Is it possible to expand the timeout of a scroll after it has been sent?
Basically telling ES: "You sent me some results in the last scroll, but I'm late for processing it. Can you keep the scroll context alive a little longer (than what I previously ask you to)?".
Here is me use case context:
I'm using the Java API to retrieve whole indices thanks to the scroll process.
For each doc, I have a process that is usually very short but can be (very) very long depending on docs.
So it makes it very difficult to anticipate the time needed to process a scroll and set a proper Timeout.
Sometime I need a huuuuge timeout to process the scroll (but I don't know it in advance), and I can't afford to set a big timeout for every scroll.
Since we need to use the last scroll_id for every request, I wrongly assumed that there were all different. So calling again the same id when I was running out of time to "retrieve the same documents and reset the timeout" would work . But unfortunately, making the same call twice do not retrieve the same result.
So me question is: (how) can I keep scroll context alive dynamically?
// Begin processing response
// See after few docs that we need more time
// run something like Client.keepScrollContextAlive(previousScrollId, newTimeout).execute().actionGet();
// Finish processing the scroll
// Call the next scroll
But you could do it the other way.
Use a very looong time out and then explicitly call clear scroll if you have any exception?
Yes, that might solve my problem!
But what happens if the scroll_id stays the same?
I will call the scroll "blabla1", which will return some docs and the next id which will also be blabla1.
If I call clear scroll, I won't be able to get next the next batch of docs, right?
And if I wait for the id to change before clearing the scroll (let's say after 11 scrolls), will ES keep all the 10 scrolls in memory while I'm processing the last?
(That's way better than what I had, anyway.)
The next scroll ID always changes after the current one is requested.

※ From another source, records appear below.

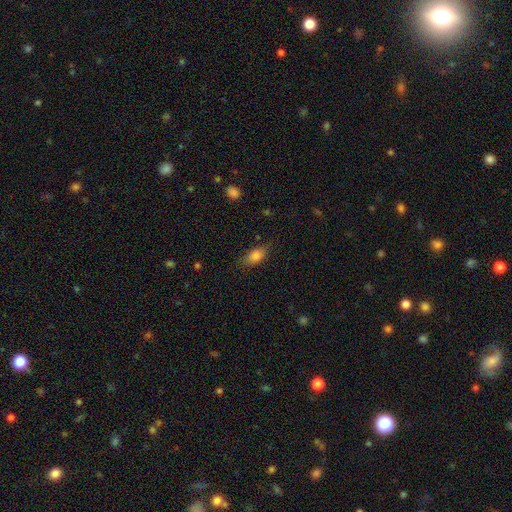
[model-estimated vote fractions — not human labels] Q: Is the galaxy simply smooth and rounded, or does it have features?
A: smooth — 82%.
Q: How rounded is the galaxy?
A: in between — 85%.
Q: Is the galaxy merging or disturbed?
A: none — 76%.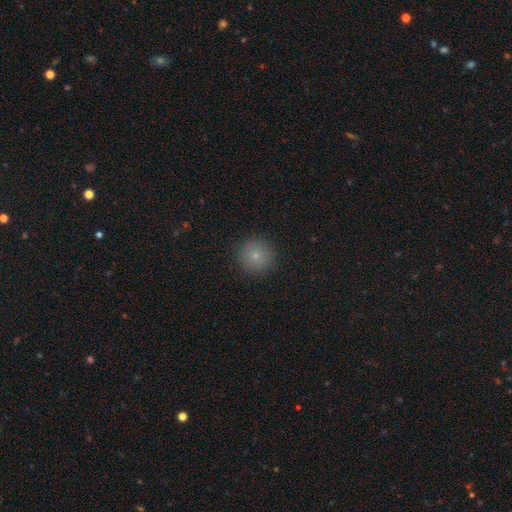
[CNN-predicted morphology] Smooth or featured? Predicted: smooth (p=0.79). How rounded? Predicted: round (p=0.95). Merging? Predicted: none (p=0.91).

In my own experience, my scroll Id do not always change, especially during the first calls (but calling them again following the "call the last" rule do parse the next scroll). I ran SHA1 on them and even char-to-char comparison to be sure that they were identical and not just alike.
Mooky (Scroll Questions , question 4) and Sujoysett (Do unique/reusable _scroll_ids exist?) seem to have experienced the same situation.
I know the ID is related to shards and/or their state, but I don't know the details. But in my case, it doesn't always change.
1)I run the first request, asking for a new scroll context.
Result on the right panel: Some docs and an ID.
- Then I copy/paste the ID in the body of the second request, and execute.
I got some different doc, but same id. (Verified "manually", on https://www.diffnow.com/, and same sha1)
So my questions remain :).